Ia menambahkan bahwa tujuan pembangunan daerah harus diarahkan pada peningkatan pendapatan masyarakat, perluasan kesempatan kerja, peningkatan kualitas pelayanan publik, serta penguatan daya saing daerah.
Selain itu, dalam konteks Otonomi Khusus, program pembangunan juga harus berorientasi pada peningkatan kesejahteraan masyarakat asli Papua, percepatan pembangunan daerah, serta memberikan afirmasi yang lebih besar bagi Orang Asli Papua (OAP).
“Seluruh program pembangunan yang berkaitan dengan dana Otonomi Khusus harus berpihak kepada Orang Asli Papua serta memberikan dampak nyata terhadap peningkatan kesejahteraan masyarakat,” jelasnya.
Lebih lanjut, ia juga menekankan pentingnya sinkronisasi antara perencanaan pembangunan pusat, provinsi, dan kabupaten.
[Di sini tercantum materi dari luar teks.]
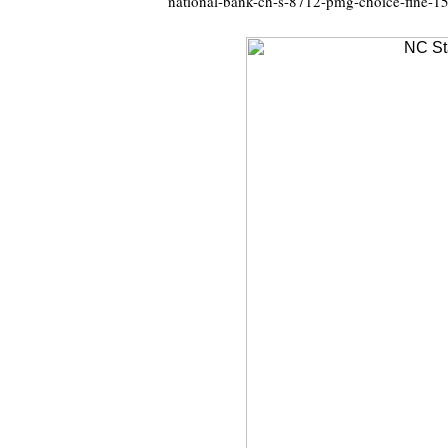
national-bank-ch-s-8712-pmg-choice-fine-1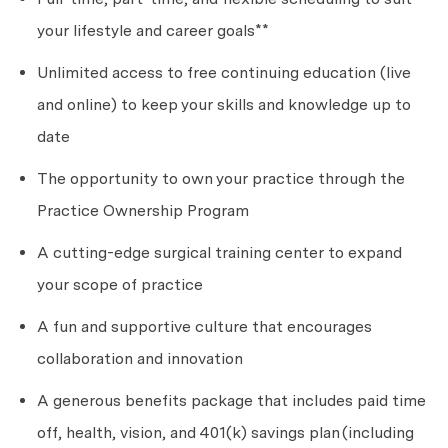
your lifestyle and career goals**
Unlimited access to free continuing education (live
and online) to keep your skills and knowledge up to
date
The opportunity to own your practice through the
Practice Ownership Program
A cutting-edge surgical training center to expand
your scope of practice
A fun and supportive culture that encourages
collaboration and innovation
A generous benefits package that includes paid time
off, health, vision, and 401(k) savings plan
(including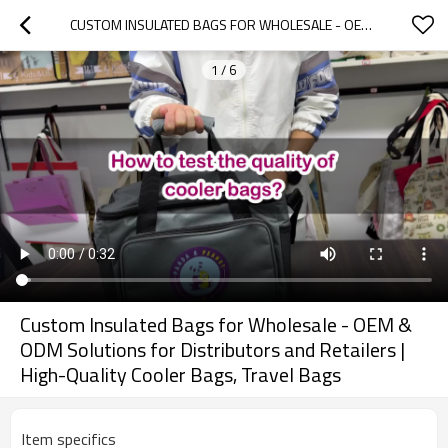
CUSTOM INSULATED BAGS FOR WHOLESALE - OEM & ODM SOLUTIONS FOR DISTRIBUTORS AND RETAILERS | HIGH-QUALITY COOLER BAGS, TRAVEL BAGS
1
/
6
Custom Insulated Bags for Wholesale - OEM &
ODM Solutions for Distributors and Retailers |
High-Quality Cooler Bags, Travel Bags
Item specifics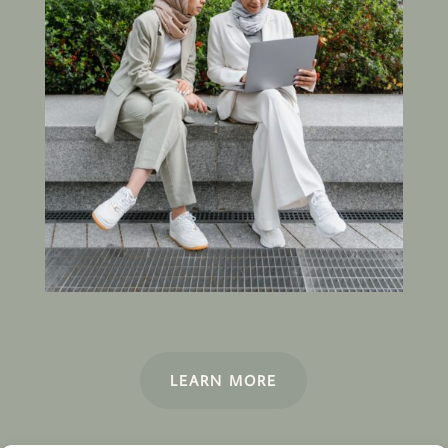
LEARN MORE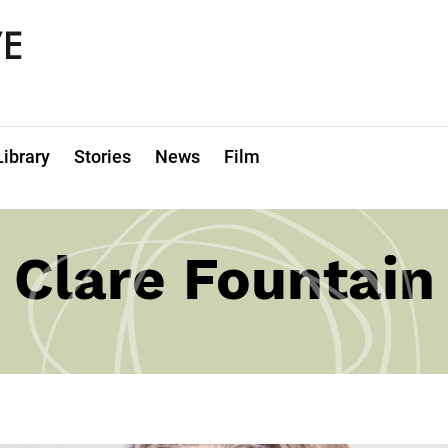
Library
Stories
News
Film
Clare Fountain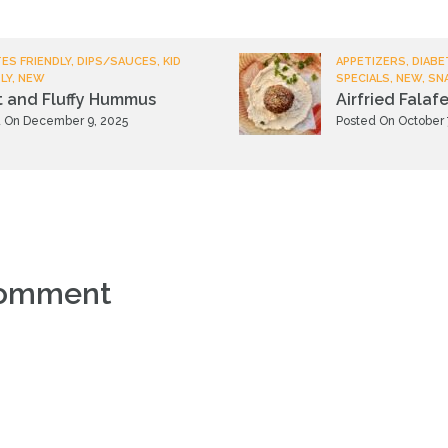
ES FRIENDLY, DIPS/SAUCES, KID
APPETIZERS, DIABE
LY, NEW
SPECIALS, NEW, SN
t and Fluffy Hummus
Airfried Falafe
 On December 9, 2025
Posted On October 
comment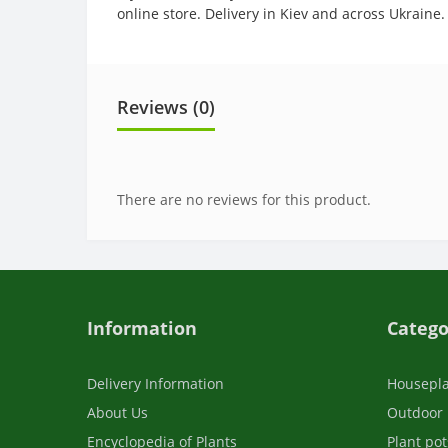
online store. Delivery in Kiev and across Ukraine.
Reviews (0)
There are no reviews for this product.
Information
Catego
Delivery Information
Housepl
About Us
Outdoor 
Encyclopedia of Plants
Plant pot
Hal ini dilakukan melalui sistem perencanaan yang terintegrasi, seperti Sistem Informasi Pemerintahan Daerah (SIPD) serta berbagai aplikasi perencanaan lainnya yang mendukung integrasi data dan program pembangunan.
Menurutnya, pelaksanaan Musrenbang juga harus melibatkan seluruh pemangku kepentingan, termasuk tokoh masyarakat, agar aspirasi masyarakat dapat terakomodasi dengan baik dalam penyusunan program pembangunan daerah.
“Melalui Musrenbang ini kita mengidentifikasi berbagai permasalahan pembangunan, menentukan prioritas daerah, menyelaraskan program pusat dan daerah, serta menetapkan indikator, target dan lokasi kegiatan pembangunan,” katanya.
Ia juga menyampaikan bahwa Pemerintah Provinsi Papua Barat Daya terus memberikan pendampingan kepada Pemerintah Kabupaten Maybrat dalam penyusunan dokumen perencanaan pembangunan, termasuk Rencana Pembangunan Jangka Panjang Daerah (RPJPD).
Menurutnya, progres penyusunan dokumen perencanaan di Kabupaten Maybrat saat ini telah mencapai tahap akhir dan diharapkan melalui Musrenbang ini seluruh sistem perencanaan dapat disempurnakan sehingga data dan program pembangunan dapat terintegrasi dengan baik.
Di akhir sambutannya, ia berharap hasil Musrenbang dapat menghasilkan perencanaan pembangunan yang berkualitas, terarah, dan memberikan dampak nyata bagi kesejahteraan masyarakat.
“Kami berharap hasil Musrenbang ini mampu menghasilkan perencanaan pembangunan yang berkualitas, terarah, dan berdampak nyata bagi kesejahteraan masyarakat di Kabupaten Maybrat serta Provinsi Papua Barat Daya,” pungkasnya(Ones).